As a change of pace from my usual talk of bullshit and nothing that really matters, I'd like to talk to you today about something that will help you. You may not need this information now, but there's a few good tips here you should hang on to.
Mistake 1: Getting a mortgage at all if you don't plan to stay put.
You can no longer assume you'll be able to sell your house at a profit in two or three years. Today, you don't want to buy unless you plan to stay in the house for at least five years and preferably 10.
Consider: The cost to buy a home is more than the price of the house. When you buy, you should expect to pay closing costs equal to about 5% of the value of the house; when you sell, you'll likely pay 5% to your real estate agent. And never mind all the money you'll put into maintaining the house.
So if you can't sell the home for at least 10% more than you paid for it, you'll be losing money. In today's markets, that kind of gain will take years.
Mistake 2: Not checking -- and fixing -- your credit.
A single late payment made during the past year can lower your credit score by 100 points or more -- and that could translate into an additional one-half percentage point on your mortgage rates, plus additional fees at closing.
So, check your credit report for accuracy and get any mistakes taken care of before you apply for a loan. Each report shows how to correct mistakes or submit an explanation for legitimate black marks that appear on the report.
Mistake 3: Getting anything other than a fixed-rate mortgage.
After years of adjustable-rate, interest-only, pay-what-you-want loans, the fixed-rate mortgage is cool again.
It's now cheaper to get a 30-year, fixed-rate loan than it is to get an ARM, and you'll be secure in knowing what your payment will be as long as you have the loan. There's no reason to consider anything else.
Mistake 4: Passing up an FHA loan.
Getting the Federal Housing Administration to guarantee your loan can help any homebuyer who has little cash for a down payment, a low credit score or too much debt.
FHA loans can also help current homeowners struggling to keep up with their payments refinance into a more affordable mortgage. Rules have been changed to make refinancing easier, and the amount of money you can borrow with an FHA loan has been significantly increased.
Mistake 5: Borrowing too much money.
This isn't as easy as it used to be, granted. Lenders aren't throwing money around like they were five years go.
But it's still easy to underestimate how much your house is going to cost -- to lowball taxes, insurance or condo or association fees, or the cost of utilities and maintenance.
This calculator can help you sort through all the costs and decide how much home you can afford. Then set your price range and stick to it.
Mistake 6: Getting just one quote.
Shop around and get at least three to five mortgage estimates. You'll be shocked at the differences among interest rates and fees.

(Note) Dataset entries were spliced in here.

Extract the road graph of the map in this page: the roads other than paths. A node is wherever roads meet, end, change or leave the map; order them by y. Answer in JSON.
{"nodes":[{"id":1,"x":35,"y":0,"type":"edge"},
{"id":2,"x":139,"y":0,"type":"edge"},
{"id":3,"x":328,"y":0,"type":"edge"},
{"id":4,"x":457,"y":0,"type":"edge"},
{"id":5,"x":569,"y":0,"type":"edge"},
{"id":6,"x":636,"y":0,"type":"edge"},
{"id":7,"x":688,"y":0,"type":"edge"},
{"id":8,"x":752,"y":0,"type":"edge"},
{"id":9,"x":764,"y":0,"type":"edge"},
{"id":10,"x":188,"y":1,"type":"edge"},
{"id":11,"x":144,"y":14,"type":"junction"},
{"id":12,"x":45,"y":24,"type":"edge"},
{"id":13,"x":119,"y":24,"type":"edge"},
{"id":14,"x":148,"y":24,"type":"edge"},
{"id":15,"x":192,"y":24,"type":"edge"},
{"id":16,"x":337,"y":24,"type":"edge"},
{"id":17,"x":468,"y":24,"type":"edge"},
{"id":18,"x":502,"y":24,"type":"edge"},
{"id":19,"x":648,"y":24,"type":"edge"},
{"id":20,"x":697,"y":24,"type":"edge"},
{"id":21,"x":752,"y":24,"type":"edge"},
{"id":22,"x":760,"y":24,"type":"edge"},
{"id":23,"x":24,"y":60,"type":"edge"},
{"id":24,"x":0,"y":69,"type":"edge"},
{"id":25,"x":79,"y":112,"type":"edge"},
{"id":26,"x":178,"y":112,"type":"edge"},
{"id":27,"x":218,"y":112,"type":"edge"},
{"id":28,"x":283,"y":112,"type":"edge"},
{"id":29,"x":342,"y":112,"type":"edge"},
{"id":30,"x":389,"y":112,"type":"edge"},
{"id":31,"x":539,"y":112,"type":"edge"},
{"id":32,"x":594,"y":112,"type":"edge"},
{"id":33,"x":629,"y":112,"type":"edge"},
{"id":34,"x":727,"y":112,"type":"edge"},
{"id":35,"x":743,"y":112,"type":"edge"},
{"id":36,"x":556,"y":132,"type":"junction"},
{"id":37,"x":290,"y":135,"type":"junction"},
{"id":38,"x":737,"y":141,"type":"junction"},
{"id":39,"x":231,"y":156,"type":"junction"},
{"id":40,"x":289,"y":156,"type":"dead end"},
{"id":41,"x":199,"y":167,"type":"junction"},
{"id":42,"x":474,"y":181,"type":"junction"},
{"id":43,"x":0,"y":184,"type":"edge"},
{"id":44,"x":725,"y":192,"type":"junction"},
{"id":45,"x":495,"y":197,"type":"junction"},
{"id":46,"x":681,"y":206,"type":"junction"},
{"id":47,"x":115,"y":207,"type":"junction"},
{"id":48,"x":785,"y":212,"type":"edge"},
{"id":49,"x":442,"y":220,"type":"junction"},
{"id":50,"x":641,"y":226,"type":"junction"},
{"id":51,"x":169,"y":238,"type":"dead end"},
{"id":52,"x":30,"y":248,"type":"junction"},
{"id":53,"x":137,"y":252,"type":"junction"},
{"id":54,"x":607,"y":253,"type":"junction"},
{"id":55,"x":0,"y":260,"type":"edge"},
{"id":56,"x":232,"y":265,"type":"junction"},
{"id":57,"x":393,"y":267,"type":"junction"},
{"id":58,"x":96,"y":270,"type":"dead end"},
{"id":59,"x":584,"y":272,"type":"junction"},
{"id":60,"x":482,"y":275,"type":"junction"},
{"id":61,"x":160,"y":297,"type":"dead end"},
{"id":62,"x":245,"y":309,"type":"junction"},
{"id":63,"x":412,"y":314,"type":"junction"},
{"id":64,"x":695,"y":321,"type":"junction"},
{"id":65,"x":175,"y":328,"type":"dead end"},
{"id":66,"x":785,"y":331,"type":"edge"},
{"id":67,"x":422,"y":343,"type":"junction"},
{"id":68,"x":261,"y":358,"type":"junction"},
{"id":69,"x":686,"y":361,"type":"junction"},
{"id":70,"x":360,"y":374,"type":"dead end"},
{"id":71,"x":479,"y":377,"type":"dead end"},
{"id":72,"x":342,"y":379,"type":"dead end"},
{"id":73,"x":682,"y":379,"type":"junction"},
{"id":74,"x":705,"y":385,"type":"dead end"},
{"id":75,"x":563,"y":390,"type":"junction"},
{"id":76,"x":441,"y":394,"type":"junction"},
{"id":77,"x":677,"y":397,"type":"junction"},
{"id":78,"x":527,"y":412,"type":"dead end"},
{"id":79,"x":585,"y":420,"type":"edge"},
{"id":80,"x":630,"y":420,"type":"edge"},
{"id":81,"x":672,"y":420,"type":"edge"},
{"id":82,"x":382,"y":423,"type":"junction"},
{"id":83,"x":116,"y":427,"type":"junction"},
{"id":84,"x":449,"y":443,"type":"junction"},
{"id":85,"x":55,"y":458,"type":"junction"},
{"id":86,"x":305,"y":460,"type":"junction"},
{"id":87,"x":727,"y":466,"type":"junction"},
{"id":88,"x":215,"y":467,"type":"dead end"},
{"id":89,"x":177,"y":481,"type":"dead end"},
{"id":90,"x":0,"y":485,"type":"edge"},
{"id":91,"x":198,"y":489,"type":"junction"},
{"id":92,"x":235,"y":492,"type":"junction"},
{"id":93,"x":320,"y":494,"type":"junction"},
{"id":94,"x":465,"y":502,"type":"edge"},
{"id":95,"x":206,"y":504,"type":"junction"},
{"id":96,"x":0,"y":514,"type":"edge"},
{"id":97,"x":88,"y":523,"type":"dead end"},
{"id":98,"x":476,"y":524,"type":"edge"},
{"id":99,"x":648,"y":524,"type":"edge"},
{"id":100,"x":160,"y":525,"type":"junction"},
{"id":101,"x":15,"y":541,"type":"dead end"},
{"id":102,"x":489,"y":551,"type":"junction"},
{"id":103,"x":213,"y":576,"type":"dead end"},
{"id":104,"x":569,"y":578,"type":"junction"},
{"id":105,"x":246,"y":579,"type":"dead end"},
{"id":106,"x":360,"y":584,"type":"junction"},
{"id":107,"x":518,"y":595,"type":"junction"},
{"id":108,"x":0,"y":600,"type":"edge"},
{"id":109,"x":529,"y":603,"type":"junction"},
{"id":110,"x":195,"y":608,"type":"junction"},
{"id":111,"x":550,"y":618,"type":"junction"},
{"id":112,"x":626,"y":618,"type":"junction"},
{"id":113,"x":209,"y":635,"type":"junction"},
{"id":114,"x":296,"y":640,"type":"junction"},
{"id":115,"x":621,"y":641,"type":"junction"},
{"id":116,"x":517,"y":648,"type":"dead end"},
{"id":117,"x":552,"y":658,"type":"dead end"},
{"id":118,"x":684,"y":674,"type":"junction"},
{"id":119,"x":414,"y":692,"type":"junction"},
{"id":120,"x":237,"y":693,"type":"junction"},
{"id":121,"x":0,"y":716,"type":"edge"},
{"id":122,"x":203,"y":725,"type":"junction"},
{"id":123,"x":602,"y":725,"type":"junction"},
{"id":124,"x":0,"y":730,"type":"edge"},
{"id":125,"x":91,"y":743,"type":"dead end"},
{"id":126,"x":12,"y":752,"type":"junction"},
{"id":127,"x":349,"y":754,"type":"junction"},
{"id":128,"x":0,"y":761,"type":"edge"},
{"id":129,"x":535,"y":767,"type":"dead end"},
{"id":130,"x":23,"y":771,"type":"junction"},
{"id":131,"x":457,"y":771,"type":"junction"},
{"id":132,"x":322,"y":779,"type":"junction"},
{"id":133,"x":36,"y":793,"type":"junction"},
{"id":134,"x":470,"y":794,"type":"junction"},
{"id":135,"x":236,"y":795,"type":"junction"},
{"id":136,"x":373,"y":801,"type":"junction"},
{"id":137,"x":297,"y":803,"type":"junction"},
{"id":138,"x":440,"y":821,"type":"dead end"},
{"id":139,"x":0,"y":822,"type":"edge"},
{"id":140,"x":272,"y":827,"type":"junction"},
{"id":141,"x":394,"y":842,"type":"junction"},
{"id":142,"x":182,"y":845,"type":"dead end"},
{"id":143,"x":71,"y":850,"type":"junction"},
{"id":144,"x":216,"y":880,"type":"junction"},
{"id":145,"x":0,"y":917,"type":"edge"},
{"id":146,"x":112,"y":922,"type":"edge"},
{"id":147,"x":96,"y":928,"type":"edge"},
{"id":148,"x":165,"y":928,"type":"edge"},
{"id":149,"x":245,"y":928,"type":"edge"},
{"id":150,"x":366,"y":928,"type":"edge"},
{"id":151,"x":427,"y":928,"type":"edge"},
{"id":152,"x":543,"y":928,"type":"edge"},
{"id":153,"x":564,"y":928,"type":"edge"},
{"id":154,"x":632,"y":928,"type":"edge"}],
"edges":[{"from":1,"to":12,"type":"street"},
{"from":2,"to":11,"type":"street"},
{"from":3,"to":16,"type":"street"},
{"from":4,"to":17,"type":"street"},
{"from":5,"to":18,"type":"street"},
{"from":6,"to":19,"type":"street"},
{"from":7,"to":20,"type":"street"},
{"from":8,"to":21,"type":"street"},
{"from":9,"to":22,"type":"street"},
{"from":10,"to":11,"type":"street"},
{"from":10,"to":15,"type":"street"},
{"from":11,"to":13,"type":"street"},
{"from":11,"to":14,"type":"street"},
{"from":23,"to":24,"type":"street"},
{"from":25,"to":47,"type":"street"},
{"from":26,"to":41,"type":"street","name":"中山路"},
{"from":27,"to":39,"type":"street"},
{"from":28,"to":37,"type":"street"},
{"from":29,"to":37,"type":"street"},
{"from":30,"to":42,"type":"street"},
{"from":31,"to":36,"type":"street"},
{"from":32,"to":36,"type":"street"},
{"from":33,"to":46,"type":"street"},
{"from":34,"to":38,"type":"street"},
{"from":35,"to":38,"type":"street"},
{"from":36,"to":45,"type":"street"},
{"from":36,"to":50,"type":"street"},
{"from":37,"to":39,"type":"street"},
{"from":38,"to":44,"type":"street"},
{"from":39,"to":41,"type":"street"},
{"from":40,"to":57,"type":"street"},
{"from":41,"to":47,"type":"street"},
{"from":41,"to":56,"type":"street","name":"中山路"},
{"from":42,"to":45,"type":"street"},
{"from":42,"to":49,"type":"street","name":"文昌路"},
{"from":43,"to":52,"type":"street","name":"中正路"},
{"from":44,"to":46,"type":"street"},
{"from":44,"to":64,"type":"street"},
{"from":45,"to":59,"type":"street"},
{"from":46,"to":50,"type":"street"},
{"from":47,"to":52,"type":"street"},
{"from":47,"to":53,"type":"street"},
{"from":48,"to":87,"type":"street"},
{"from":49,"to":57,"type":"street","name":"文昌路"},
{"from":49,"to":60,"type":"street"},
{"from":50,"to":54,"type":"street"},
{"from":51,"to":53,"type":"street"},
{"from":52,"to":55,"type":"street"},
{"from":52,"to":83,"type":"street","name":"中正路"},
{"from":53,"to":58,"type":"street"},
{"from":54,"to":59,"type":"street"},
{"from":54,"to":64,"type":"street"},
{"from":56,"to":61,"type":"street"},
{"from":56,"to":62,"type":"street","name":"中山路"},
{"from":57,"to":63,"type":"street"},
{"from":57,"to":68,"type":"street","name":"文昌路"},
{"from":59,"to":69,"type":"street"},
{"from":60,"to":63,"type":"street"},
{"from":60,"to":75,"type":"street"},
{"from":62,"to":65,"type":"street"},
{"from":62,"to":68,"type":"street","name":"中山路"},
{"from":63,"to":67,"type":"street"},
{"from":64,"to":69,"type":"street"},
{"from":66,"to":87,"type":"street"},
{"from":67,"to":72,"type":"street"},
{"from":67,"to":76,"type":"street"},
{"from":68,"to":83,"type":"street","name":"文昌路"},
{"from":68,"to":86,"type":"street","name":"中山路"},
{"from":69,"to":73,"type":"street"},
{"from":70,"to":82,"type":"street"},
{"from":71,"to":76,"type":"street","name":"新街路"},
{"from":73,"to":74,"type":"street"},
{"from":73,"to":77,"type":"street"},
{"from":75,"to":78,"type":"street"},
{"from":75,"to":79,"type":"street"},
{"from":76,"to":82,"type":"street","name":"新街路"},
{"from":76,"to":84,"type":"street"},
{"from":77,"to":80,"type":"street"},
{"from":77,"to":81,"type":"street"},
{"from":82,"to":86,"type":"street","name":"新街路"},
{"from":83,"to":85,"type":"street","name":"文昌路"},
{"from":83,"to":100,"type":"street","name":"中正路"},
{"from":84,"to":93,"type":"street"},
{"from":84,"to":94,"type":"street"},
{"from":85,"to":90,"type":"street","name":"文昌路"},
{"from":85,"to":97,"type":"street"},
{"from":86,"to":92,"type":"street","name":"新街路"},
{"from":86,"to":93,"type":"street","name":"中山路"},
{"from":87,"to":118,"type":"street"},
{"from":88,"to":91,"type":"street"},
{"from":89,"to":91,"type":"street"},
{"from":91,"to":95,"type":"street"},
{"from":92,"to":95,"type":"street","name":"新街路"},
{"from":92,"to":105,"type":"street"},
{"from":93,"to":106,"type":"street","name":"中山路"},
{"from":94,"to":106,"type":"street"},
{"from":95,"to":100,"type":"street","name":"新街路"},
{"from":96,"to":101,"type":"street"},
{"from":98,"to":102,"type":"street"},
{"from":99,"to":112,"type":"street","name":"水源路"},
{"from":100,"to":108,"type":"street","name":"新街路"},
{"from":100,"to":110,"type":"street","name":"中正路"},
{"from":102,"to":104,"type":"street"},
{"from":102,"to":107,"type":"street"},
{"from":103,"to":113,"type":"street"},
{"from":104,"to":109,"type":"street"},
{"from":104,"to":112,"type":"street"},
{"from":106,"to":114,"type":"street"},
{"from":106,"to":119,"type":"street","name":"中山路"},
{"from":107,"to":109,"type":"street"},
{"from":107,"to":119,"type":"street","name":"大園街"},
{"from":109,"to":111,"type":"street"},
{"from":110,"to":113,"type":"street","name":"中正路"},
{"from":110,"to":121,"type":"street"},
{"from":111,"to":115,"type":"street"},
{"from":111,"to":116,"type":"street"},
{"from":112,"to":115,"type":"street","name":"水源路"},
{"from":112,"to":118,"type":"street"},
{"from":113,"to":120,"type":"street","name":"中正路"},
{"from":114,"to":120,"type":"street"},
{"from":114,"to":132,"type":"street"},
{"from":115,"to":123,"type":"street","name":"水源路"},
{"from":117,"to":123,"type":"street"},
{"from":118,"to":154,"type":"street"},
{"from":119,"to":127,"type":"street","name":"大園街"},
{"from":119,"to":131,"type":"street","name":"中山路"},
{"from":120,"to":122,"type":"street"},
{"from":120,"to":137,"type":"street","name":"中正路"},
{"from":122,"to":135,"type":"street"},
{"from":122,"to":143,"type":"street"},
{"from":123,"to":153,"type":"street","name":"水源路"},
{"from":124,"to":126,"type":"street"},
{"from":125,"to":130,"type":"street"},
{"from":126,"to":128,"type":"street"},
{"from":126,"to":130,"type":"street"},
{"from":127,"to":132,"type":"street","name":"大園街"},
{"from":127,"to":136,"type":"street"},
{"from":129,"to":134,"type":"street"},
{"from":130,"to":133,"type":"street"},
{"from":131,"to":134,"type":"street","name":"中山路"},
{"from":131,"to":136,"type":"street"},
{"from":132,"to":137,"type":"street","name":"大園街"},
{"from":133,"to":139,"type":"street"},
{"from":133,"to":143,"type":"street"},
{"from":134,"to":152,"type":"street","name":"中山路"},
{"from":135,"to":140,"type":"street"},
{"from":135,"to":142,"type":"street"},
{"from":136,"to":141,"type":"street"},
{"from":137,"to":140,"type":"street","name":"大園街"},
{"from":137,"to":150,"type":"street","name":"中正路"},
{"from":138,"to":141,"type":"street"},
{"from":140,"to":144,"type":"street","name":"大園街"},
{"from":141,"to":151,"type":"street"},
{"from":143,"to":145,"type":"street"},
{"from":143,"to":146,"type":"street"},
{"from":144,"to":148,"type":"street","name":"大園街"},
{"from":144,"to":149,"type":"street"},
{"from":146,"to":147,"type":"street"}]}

Landing the best possible deal can reduce your payments by hundreds of dollars a month and avoid hundreds or even thousands of dollars of unnecessary fees.
This awesome step-by-step advice on how to find the best home loan will walk you through the entire process.
Mistake 7. Failing to buy down your interest rate.
Paying a point on your mortgage is like prepaying part of the interest on your loan -- you pay 1% of the loan amount up front, and in return, your interest rate is lowered.
In the past, paying one point on a loan might get about one-quarter of a percentage point knocked off your rate. Today, it might get one-half point, or even more.
As an example, let's say you want to borrow $300,000. Pay $3,000 up front, and your interest rate may be lowered from 5.25% to 4.25%, for a savings of about $184 a month. You'll recoup your initial cost in 16 months. Even if the rate only falls to 4.75%, it will save you about $90 per month, a savings you'll recoup in just less than three years.
Paying points doesn't make financial sense for everyone, but the return on investment has never been better.
And there you have it, folks. These simple notices should help you avoid these costly mistakes!